(DIRECTIONS) Copy out all the lines in the records that include the word "output".

Text-based design files
# # # #

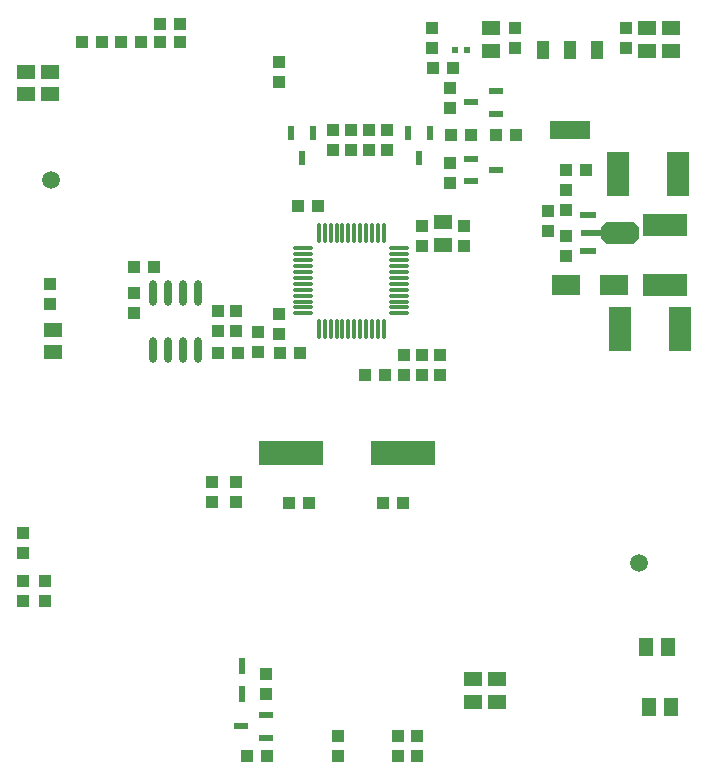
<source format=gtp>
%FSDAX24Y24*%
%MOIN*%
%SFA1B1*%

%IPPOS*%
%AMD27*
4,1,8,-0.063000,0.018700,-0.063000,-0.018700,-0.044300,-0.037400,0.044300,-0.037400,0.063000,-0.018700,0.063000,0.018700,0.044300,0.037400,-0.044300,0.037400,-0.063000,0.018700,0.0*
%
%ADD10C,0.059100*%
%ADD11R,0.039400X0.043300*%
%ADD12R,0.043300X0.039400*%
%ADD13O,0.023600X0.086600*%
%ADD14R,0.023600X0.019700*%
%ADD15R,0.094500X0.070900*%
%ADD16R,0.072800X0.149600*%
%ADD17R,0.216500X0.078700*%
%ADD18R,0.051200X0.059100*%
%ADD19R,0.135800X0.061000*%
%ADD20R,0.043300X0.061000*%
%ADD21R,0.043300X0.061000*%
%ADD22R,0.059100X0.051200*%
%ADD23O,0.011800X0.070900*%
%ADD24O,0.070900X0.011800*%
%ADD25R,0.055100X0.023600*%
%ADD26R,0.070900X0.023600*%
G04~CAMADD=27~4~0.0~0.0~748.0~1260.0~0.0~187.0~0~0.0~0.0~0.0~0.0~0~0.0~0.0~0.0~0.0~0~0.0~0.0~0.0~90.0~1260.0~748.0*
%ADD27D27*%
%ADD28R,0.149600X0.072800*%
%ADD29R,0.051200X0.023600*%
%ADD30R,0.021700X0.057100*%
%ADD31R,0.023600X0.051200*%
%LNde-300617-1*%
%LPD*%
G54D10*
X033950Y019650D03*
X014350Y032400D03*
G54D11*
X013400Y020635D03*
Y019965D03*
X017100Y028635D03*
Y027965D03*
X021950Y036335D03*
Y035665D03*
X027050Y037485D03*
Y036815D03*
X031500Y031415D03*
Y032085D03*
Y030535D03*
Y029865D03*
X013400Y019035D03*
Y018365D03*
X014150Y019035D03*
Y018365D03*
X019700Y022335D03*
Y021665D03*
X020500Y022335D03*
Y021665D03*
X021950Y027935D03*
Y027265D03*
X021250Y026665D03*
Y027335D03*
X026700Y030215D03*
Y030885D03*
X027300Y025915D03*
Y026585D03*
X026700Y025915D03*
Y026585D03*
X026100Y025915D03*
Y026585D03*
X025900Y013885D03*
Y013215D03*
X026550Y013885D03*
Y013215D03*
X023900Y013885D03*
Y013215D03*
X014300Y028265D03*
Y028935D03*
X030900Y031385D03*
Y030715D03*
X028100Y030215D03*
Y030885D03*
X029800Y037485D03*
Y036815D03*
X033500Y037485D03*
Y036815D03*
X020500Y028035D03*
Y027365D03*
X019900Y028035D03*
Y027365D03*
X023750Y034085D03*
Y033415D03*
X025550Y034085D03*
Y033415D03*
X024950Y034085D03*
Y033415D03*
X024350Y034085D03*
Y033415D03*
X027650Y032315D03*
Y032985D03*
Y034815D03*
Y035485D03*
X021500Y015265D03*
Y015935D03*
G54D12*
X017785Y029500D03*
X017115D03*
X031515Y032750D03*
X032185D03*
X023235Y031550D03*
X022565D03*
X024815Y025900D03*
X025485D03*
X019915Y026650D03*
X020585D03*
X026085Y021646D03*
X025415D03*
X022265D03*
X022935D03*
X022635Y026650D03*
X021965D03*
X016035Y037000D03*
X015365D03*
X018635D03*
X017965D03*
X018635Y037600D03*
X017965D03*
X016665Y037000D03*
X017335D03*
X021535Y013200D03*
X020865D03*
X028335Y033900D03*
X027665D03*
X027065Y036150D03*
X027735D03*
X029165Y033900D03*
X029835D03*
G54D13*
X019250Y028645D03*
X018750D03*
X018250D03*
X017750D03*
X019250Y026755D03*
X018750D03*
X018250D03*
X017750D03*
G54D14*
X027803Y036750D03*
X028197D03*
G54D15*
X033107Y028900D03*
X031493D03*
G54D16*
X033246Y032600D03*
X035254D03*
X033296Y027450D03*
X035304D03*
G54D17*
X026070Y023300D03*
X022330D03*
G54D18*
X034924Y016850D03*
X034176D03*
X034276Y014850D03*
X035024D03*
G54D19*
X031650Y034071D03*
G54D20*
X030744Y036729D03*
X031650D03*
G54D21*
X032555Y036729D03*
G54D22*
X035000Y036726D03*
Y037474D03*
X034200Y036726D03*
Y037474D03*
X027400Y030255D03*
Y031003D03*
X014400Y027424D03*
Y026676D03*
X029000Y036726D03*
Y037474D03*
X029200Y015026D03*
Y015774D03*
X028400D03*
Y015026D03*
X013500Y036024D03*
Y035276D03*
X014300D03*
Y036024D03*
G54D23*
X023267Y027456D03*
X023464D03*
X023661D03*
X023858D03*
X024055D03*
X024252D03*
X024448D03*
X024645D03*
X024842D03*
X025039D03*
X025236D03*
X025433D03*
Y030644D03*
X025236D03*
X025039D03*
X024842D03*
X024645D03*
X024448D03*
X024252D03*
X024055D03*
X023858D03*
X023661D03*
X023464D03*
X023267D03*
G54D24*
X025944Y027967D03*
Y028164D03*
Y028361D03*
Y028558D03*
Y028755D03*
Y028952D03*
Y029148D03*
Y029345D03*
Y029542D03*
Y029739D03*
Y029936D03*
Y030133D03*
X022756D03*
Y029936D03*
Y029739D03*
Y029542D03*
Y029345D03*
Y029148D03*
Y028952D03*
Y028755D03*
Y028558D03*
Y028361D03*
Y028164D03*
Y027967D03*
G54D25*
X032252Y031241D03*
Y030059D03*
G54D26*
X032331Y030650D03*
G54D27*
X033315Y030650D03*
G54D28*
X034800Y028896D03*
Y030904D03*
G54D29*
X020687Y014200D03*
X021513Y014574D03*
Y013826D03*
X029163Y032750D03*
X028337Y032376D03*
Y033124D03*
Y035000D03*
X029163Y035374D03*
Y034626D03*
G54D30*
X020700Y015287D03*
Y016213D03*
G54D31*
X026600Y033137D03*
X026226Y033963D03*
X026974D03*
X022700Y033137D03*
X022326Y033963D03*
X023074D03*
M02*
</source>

# # # #

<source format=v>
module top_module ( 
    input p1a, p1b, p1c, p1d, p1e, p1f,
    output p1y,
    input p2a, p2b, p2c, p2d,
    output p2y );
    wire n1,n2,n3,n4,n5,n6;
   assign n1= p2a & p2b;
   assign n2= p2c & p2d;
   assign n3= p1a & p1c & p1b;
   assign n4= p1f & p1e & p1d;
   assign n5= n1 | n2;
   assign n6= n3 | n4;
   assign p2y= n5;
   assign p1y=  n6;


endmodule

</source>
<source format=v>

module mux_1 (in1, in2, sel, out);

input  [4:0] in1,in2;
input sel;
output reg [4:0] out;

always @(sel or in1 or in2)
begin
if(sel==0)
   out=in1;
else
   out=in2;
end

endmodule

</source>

# # # #

(RESULT OF THIS TASK)
    output p1y,
    output p2y );
output reg [4:0] out;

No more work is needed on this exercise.